Published Date

January 1, 2000

Resource Type

AHA Resource, Vetted Resource

AHA Topics

Teaching & Learning, Undergraduate Education

This resource is part of The United States since the Civil War project.

Since a fluke in the college timetable meant that I wouldn’t teach Western Civilization, the module for which I gathered web-based primary documents, until Fall Semester of 2000, I experimented with my American History Survey (History 102, The U.S. from the Civil War to the Present). I uploaded, or created links, to documents, web sites, and photographs that allowed my students to participate in the creation of an interpretation of American History. The document, sites and photographs I found, added to materials I asked them to find by themselves on the World Wide Web, seem to have added a new dimension to the class.

I knew when I started working on the NEH/AHA grant that I would have to change the way I taught my classes. I was trained by a superb lecturer, Professor Al Rieber, at the University of Pennsylvania, and I could not imagine, in the early days of my career, a better way to teach than the way he taught. Professor Rieber used sound, pictures and his own voice to bring alive for his classes the history of Europe. I tried to follow in his footsteps. However, everything I have read since then about the way students learn has persuaded me that students learn more, retain more, and understand more when they are directly and actively involved in the learning process. Participating in the NEH/AHA grant seemed to me the best way to develop the teaching methods I would need to help students take a larger part in their own education.

Each week of Semester II, 2000, I posted a set of documents on my web site. During class, I would show the students where the documents were posted, give them a little background about the writers, urge them to interpret the documents in the context of the historical period, and suggest that they might want to read the documents before the next class period. I would add that they could send me an e-mail if they had any questions. To my surprise and delight, several students began writing to me regularly with their comments on the reading. Sometimes it was just a note to let me know they thought an essay was “pretty dry,” (Frederick Jackson Turner), or that they really liked looking at photographs (Jacob Riis and Ellis Island), but sometimes they wanted to say how shocked they were (Alabama’s literacy test), or how much easier history was to understand when they seemed to meet the people personally (Churchill and Stalin). Once again, as I had found in other classes, it was the students who did not like to talk in class who would write to me. This has to be one of the best things about e-mail-we finally have a way to let the shy students express themselves without fear.

Revised:
I have little patience with “lessons” that present a document, and then require the students to answer objective questions about the document. I do not believe that this helps the students to think and interpret. They might learn dates and other facts, but they do not learn to make connections. Far more valuable, in my opinion, is letting the students develop their own questions about the material. I asked them to formulate two or three questions based on each set of documents-questions they would then present to a small group. Each group would then choose a few of the questions to discuss, and one student from each group would inform the whole class about the conclusions, and sometimes further questions, that the group talked about. Each semester one of the subjects I assess is whether the students have understood the importance of industrialization to American Society at the end of the 19th Century. I want them to grasp the impact of the changes in American life on women, children, industrial workers, immigrants, and black people. This semester, a higher percentage of students were able to give detailed information in the first mid-term examination, on exactly what life was like for those groups in industrialized America. Much of the detail they used came from the documents posted on my website.
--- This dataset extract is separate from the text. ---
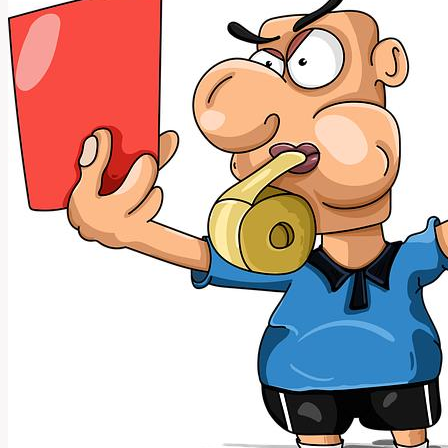
Používat
Tento
Umělecký
Termín?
I believe that the work I have done through this grant has indeed improved History 102. I am less likely to lecture for a whole class period. Rather than using lecture notes, I usually build the class based on the documents the students or I have gathered, and spend a lot of time drawing the students out about what they have discovered in the material. Attendance is great, class response is growing and I am satisfied with the progress, though I know there’s lots left to do.

Things to do:
When I asked to students to supply their own documents from the web about World War II, few of them bothered to do it, so it was impossible to initiate a discussion. Next time I will be more specific. For instance, I will ask them to find documents on the conflict over the opening of a second front, or U.S. responses to news of The Holocaust. I realize now that the assignment was ‘un-doable.’ There is too much information available, and the students are not experienced enough to evaluate a document for its usefulness in fostering discussion. So, I will be more specific. There were some documents that seemed to kill discussion rather than encourage it. All graduate students who study American History end up confronting Frederick Jackson Turner sooner or later, but I think he’s too tough for undergraduates.

The most successful articles were either short, or included some visual material. Students seem to enjoy discussing information that rarely shows up in a textbook. Indeed, the liveliest discussions came about because students were incensed that they had never learned “this stuff” in high school. The Alabama Literacy Test and the Jim Crow Laws, in particular made the eventual struggle for Civil Rights more real to them. They had had only the most vague ideas of the conditions under which black people lived in this country up until the 1960s. I’m looking forward to testing this method of teaching in my Western Civilization Class in the Fall. The documents I chose for mounting on the AHA web site should help my students, and me, turn History 105 into a class where we interpret history together. Passive learning should become a thing of the past.